_TASK GOAL:_
Without leaving out a single line, copy the records exactly.

_DATA:_
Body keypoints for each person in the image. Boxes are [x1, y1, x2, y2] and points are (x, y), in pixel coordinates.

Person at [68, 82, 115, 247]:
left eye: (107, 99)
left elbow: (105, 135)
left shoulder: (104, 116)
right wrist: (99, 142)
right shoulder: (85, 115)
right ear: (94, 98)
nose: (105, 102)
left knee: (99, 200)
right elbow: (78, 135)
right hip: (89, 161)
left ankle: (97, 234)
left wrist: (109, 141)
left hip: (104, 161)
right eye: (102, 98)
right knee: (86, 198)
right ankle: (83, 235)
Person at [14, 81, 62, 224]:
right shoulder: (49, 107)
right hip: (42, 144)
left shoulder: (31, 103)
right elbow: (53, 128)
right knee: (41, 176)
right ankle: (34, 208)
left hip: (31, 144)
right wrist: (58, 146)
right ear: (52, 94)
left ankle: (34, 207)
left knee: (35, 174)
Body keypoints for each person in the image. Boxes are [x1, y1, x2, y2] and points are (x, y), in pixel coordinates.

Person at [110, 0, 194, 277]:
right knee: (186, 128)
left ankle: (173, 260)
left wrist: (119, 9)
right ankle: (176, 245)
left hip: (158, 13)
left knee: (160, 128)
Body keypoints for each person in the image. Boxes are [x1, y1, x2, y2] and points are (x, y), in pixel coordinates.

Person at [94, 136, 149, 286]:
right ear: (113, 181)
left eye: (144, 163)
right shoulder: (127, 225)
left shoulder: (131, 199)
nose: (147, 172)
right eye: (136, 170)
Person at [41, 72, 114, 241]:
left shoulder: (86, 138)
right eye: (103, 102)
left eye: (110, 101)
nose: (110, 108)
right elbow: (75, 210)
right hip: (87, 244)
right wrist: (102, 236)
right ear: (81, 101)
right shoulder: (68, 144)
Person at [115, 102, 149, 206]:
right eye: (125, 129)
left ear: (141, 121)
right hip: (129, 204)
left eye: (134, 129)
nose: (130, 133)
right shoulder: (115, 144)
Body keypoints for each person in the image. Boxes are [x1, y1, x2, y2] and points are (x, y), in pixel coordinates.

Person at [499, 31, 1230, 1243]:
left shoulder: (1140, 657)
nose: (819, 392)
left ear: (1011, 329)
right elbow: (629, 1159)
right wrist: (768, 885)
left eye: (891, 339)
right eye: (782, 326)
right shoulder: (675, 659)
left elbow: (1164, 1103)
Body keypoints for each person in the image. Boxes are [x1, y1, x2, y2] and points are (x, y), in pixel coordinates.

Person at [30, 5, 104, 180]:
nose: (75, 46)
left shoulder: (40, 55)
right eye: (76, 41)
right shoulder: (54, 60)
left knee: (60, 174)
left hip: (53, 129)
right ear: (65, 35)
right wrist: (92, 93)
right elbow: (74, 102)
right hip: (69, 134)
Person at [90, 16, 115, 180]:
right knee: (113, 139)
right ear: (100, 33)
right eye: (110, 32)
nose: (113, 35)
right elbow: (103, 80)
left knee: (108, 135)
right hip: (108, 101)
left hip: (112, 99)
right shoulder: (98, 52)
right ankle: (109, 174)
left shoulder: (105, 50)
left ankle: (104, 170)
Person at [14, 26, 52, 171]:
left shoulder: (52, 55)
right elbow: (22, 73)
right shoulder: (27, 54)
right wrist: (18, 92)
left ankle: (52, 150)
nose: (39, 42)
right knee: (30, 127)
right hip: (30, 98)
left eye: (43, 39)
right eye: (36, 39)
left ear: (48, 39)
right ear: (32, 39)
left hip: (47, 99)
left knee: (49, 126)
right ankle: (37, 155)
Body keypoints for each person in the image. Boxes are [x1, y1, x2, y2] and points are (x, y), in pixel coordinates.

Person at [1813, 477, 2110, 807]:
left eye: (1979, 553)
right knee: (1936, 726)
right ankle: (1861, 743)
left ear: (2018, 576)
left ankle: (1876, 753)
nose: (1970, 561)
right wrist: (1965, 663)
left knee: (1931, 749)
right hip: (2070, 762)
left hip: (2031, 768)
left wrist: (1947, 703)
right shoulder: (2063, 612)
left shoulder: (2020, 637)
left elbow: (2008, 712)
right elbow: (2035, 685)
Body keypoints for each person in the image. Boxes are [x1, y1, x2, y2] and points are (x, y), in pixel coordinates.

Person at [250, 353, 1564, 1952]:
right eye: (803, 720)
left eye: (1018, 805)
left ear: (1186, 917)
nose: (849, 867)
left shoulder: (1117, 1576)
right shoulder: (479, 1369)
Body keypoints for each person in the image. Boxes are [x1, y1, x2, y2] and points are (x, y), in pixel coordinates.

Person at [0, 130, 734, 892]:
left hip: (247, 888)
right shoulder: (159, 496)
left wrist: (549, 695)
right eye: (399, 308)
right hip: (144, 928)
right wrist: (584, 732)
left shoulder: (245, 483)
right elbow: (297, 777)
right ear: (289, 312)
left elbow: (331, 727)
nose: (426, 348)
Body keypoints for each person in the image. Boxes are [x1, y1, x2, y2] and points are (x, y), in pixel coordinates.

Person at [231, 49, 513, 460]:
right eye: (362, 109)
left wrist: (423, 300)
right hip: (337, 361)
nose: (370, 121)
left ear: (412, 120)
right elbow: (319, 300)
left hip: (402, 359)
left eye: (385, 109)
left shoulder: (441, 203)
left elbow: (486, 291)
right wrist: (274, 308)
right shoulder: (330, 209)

_ANSWER TO THIS EXERCISE:_
Body keypoints for each person in the image. Boxes are [x1, y1, x2, y2] and points are (x, y), in pixel coordinates.

Person at [68, 82, 115, 247]:
left eye: (107, 99)
left elbow: (105, 135)
left shoulder: (104, 116)
right wrist: (99, 142)
right shoulder: (85, 115)
right ear: (94, 98)
nose: (105, 102)
left knee: (99, 200)
right elbow: (78, 135)
right hip: (89, 161)
left ankle: (97, 234)
left wrist: (109, 141)
left hip: (104, 161)
right eye: (102, 98)
right knee: (86, 198)
right ankle: (83, 235)
Person at [14, 81, 62, 224]:
right shoulder: (49, 107)
right hip: (42, 144)
left shoulder: (31, 103)
right elbow: (53, 128)
right knee: (41, 176)
right ankle: (34, 208)
left hip: (31, 144)
right wrist: (58, 146)
right ear: (52, 94)
left ankle: (34, 207)
left knee: (35, 174)
Body keypoints for each person in the image. Boxes are [x1, y1, x2, y2] and points are (x, y), in pixel coordinates.

Person at [110, 0, 194, 277]:
right knee: (186, 128)
left ankle: (173, 260)
left wrist: (119, 9)
right ankle: (176, 245)
left hip: (158, 13)
left knee: (160, 128)
Body keypoints for each person in the image. Boxes are [x1, y1, x2, y2] and points are (x, y), in pixel coordinates.

Person at [94, 136, 149, 286]:
right ear: (113, 181)
left eye: (144, 163)
right shoulder: (127, 225)
left shoulder: (131, 199)
nose: (147, 172)
right eye: (136, 170)
Person at [41, 72, 114, 241]:
left shoulder: (86, 138)
right eye: (103, 102)
left eye: (110, 101)
nose: (110, 108)
right elbow: (75, 210)
right hip: (87, 244)
right wrist: (102, 236)
right ear: (81, 101)
right shoulder: (68, 144)
Person at [115, 102, 149, 206]:
right eye: (125, 129)
left ear: (141, 121)
right hip: (129, 204)
left eye: (134, 129)
nose: (130, 133)
right shoulder: (115, 144)
Body keypoints for each person in the image. Boxes are [x1, y1, x2, y2] and points are (x, y), in pixel coordinates.

Person at [499, 31, 1230, 1243]:
left shoulder: (1140, 657)
nose: (819, 392)
left ear: (1011, 329)
right elbow: (629, 1159)
right wrist: (768, 885)
left eye: (891, 339)
right eye: (782, 326)
right shoulder: (675, 659)
left elbow: (1164, 1103)
Body keypoints for each person in the image. Boxes are [x1, y1, x2, y2] and points are (x, y), in pixel coordinates.

Person at [30, 5, 104, 180]:
nose: (75, 46)
left shoulder: (40, 55)
right eye: (76, 41)
right shoulder: (54, 60)
left knee: (60, 174)
left hip: (53, 129)
right ear: (65, 35)
right wrist: (92, 93)
right elbow: (74, 102)
right hip: (69, 134)
Person at [90, 16, 115, 180]:
right knee: (113, 139)
right ear: (100, 33)
right eye: (110, 32)
nose: (113, 35)
right elbow: (103, 80)
left knee: (108, 135)
right hip: (108, 101)
left hip: (112, 99)
right shoulder: (98, 52)
right ankle: (109, 174)
left shoulder: (105, 50)
left ankle: (104, 170)
Person at [14, 26, 52, 171]:
left shoulder: (52, 55)
right elbow: (22, 73)
right shoulder: (27, 54)
right wrist: (18, 92)
left ankle: (52, 150)
nose: (39, 42)
right knee: (30, 127)
right hip: (30, 98)
left eye: (43, 39)
right eye: (36, 39)
left ear: (48, 39)
right ear: (32, 39)
left hip: (47, 99)
left knee: (49, 126)
right ankle: (37, 155)
Body keypoints for each person in the image. Boxes are [x1, y1, x2, y2] and points are (x, y), in pixel coordinates.

Person at [1813, 477, 2110, 807]:
left eye: (1979, 553)
right knee: (1936, 726)
right ankle: (1861, 743)
left ear: (2018, 576)
left ankle: (1876, 753)
nose: (1970, 561)
right wrist: (1965, 663)
left knee: (1931, 749)
right hip: (2070, 762)
left hip: (2031, 768)
left wrist: (1947, 703)
right shoulder: (2063, 612)
left shoulder: (2020, 637)
left elbow: (2008, 712)
right elbow: (2035, 685)
Body keypoints for each person in the image. Boxes are [x1, y1, x2, y2] and points are (x, y), in pixel coordinates.

Person at [250, 353, 1564, 1952]:
right eye: (803, 720)
left eye: (1018, 805)
left ear: (1186, 917)
nose: (849, 867)
left shoulder: (1117, 1576)
right shoulder: (479, 1369)
Body keypoints for each person in the image. Boxes are [x1, y1, x2, y2] and points are (x, y), in pixel coordinates.

Person at [0, 130, 734, 892]:
left hip: (247, 888)
right shoulder: (159, 496)
left wrist: (549, 695)
right eye: (399, 308)
right hip: (144, 928)
right wrist: (584, 732)
left shoulder: (245, 483)
right elbow: (297, 777)
right ear: (289, 312)
left elbow: (331, 727)
nose: (426, 348)
Body keypoints for each person in the image. Boxes are [x1, y1, x2, y2] and points are (x, y), in pixel coordinates.

Person at [231, 49, 513, 460]:
right eye: (362, 109)
left wrist: (423, 300)
right hip: (337, 361)
nose: (370, 121)
left ear: (412, 120)
right elbow: (319, 300)
left hip: (402, 359)
left eye: (385, 109)
left shoulder: (441, 203)
left elbow: (486, 291)
right wrist: (274, 308)
right shoulder: (330, 209)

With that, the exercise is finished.